Brian Marris

Personal information
- Full name: Brian Alfred Marris
- Nickname: Curly
- Bowling: Right-arm leg-spin

Domestic team information
- 1917–18 to 1919–20: Wellington

Career statistics
| Competition | First-class |
| Matches | 8 |
| Runs scored | 126 |
| Batting average | 18.00 |
| 100s/50s | 0/0 |
| Top score | 22 not out |
| Balls bowled | 761 |
| Wickets | 24 |
| Bowling average | 20.37 |
| 5 wickets in innings | 1 |
| 10 wickets in match | – |
| Best bowling | 5/50 |
| Catches/stumpings | 8/0 |
- Source: Cricinfo, 8 September 2018

= Brian Marris =

New Zealand cricketer (1896/97–??)

Brian Alfred Marris (born 1896 or 1897; date of death unknown) was a New Zealand cricketer who played first-class cricket for Wellington from 1917 to 1920.
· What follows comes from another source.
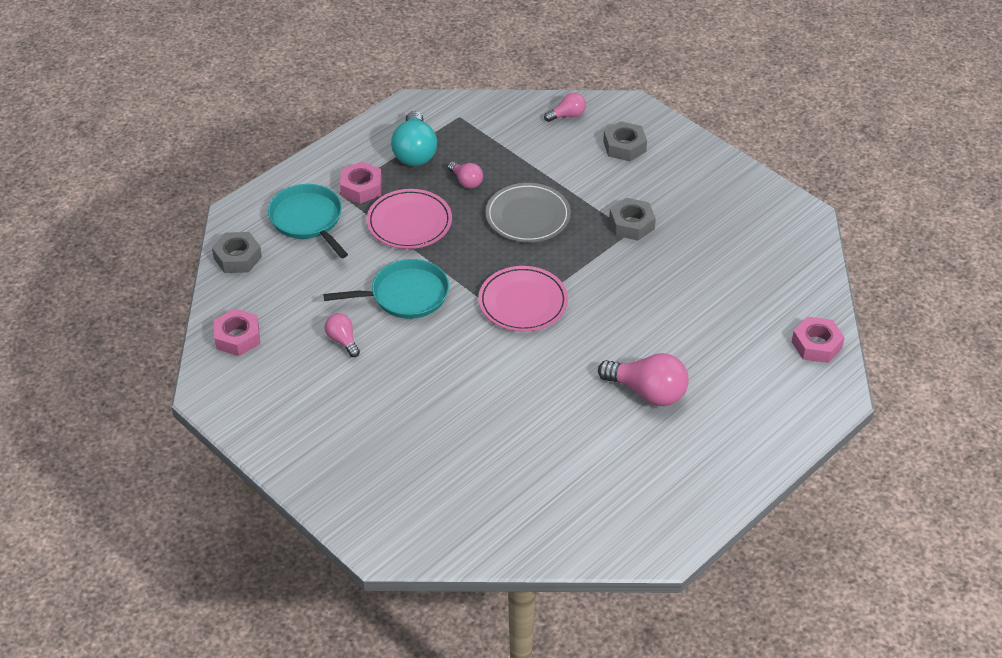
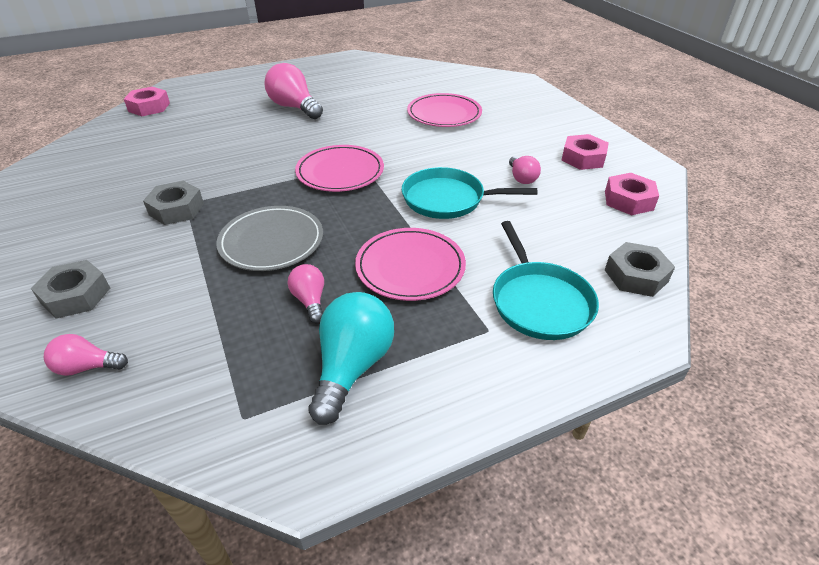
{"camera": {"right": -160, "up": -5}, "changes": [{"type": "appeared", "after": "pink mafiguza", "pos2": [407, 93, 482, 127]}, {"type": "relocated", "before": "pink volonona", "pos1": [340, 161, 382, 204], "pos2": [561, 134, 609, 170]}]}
Brian Marris, known as "Curly", was a leg-spin bowler and useful batsman. He was educated at Wellington College. During World War I he worked in the Army Department’s Base Records Office in Wellington.

Marris scored 212 for the Old Boys club in a match of senior Wellington club cricket in December 1917. He made his first-class debut for Wellington against Canterbury a few days later, taking three wickets in each innings and batting in the tail. The next season, when the Plunket Shield resumed, he took 5 for 50 against Canterbury, combining with Syd Hiddleston to dismiss Canterbury for 163 in the first innings, but was expensive and wicketless in the second innings when Canterbury scored 303 for 3 and won by seven wickets.

Although he gained substantial turn from the pitch when he bowled, Marris lacked control. He lost his place in the Wellington side during the 1919-20 season and never regained it.